Q: Can you please tell me a general vaccination plan for a young horse? My mare is due shortly with her first foal – she herself has been regularly vaccinated against tetanus. Will I need to get a strangles vaccine done too?
Vet Dave Van Zwanenberg replies:
Vaccination of the mare with tetanus toxoid four weeks before she is due to foal is advisable to ensure good levels of tetanus antibodies in the colostrum. Some clients also prefer to inject the foal as soon as it is born with a tetanus anti-toxin. Tetanus anti-toxin is not a vaccination, but a serum that binds to the actual tetanus toxin and prevents its action. This protection is short-lived and lasts for only a few weeks. Vaccination at this age would be useless as foals are unable to mount an immune response to vaccines until around three months of age.

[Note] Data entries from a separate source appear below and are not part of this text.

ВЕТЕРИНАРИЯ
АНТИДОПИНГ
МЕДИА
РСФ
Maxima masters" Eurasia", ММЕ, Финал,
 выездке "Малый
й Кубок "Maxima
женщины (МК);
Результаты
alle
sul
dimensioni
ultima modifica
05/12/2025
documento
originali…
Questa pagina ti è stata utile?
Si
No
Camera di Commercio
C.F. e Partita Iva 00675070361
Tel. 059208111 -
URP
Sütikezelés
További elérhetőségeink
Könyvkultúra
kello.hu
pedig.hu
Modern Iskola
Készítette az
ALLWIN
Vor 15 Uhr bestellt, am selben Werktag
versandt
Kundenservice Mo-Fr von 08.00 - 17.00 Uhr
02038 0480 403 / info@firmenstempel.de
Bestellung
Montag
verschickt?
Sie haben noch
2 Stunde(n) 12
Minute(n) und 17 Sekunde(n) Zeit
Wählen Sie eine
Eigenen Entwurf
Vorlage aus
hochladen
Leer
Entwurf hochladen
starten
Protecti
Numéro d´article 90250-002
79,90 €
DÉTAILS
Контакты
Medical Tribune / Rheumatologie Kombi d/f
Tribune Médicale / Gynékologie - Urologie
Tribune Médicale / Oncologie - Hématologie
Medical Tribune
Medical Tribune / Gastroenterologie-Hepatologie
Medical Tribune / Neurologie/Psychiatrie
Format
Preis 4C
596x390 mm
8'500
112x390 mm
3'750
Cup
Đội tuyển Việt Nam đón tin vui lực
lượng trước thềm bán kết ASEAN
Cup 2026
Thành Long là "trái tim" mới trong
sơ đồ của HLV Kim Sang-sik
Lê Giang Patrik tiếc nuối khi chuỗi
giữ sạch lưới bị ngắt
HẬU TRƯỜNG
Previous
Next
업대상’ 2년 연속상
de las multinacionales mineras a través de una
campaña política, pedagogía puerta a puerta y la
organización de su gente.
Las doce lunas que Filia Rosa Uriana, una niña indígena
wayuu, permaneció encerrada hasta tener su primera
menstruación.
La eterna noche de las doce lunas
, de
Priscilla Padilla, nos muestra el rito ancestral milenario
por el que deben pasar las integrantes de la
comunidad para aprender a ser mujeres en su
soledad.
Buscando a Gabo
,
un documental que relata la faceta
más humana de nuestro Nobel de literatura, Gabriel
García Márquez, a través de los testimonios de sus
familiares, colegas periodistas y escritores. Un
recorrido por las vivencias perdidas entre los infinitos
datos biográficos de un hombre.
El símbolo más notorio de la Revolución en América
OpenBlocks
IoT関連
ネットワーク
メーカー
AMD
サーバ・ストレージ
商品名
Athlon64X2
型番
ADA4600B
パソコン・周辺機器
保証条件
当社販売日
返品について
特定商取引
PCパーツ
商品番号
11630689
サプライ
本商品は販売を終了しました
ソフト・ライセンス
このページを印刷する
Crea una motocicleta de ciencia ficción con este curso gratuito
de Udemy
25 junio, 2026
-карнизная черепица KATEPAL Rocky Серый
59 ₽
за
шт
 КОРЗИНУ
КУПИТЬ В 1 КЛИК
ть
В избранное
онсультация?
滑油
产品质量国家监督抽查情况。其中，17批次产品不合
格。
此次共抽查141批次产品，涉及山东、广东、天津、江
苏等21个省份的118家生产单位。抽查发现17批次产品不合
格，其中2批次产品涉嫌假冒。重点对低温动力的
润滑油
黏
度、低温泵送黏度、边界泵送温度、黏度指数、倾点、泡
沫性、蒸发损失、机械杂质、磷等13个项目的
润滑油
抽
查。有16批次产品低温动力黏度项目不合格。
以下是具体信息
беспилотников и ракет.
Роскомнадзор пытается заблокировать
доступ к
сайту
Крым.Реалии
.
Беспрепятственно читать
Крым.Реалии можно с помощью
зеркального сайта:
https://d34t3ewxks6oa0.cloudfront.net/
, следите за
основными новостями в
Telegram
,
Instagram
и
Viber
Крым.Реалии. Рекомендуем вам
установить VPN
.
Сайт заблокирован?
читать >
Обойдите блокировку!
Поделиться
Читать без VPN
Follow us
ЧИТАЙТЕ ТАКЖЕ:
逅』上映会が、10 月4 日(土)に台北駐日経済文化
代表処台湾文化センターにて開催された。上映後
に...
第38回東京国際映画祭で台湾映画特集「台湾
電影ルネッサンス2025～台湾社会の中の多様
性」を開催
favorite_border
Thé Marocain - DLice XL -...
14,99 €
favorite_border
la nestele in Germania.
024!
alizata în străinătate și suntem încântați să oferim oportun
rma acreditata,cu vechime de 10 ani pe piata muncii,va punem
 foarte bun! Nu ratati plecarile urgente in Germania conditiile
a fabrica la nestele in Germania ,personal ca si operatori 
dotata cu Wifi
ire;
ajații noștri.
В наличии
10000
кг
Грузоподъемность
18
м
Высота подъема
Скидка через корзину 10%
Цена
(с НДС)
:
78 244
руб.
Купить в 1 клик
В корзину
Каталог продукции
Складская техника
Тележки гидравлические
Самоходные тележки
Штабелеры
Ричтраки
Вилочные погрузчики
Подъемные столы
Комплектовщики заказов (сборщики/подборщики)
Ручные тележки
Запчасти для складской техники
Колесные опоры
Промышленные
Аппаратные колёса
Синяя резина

At three to four months of age the foal should be vaccinated with tetanus toxoid vaccine. A booster vaccination is then given a month after this and a second booster a year later. Repeat booster vaccinations should then be given every two to five years. Although the data sheet has a label claim of five years, my personal preference when attending a wounded horse which has not had a booster in the last couple of years is a repeat vaccination.
All horses should be vaccinated against tetanus – there are no exceptions.The disease is best prevented through vaccination and the vaccine is highly effective. Once tetanus has been contracted it is very unrewarding to treat and ultimately fatal, though many animals can be nursed for relatively long periods of time before succumbing.
There is the option for vaccination against strangles, herpes and salmonella. Vaccination against these diseases is dependent on your own situation. For mares and foals in high risk situations – such as at stud where a large number of animals are mixed together or where there is a previous history of the disease – vaccination is definitely beneficial.
Mares in foal are often vaccinated at five, seven and nine months of pregnancy against herpes to reduce the risk of abortion, and this often forms part of the stallion contract for a live foal guarantee.
For the majority of horses, vaccination against these diseases is usually not necessary as they are at a very low risk of encountering these pathogens. If you are unsure, then discuss your personal situation with your local equine vet.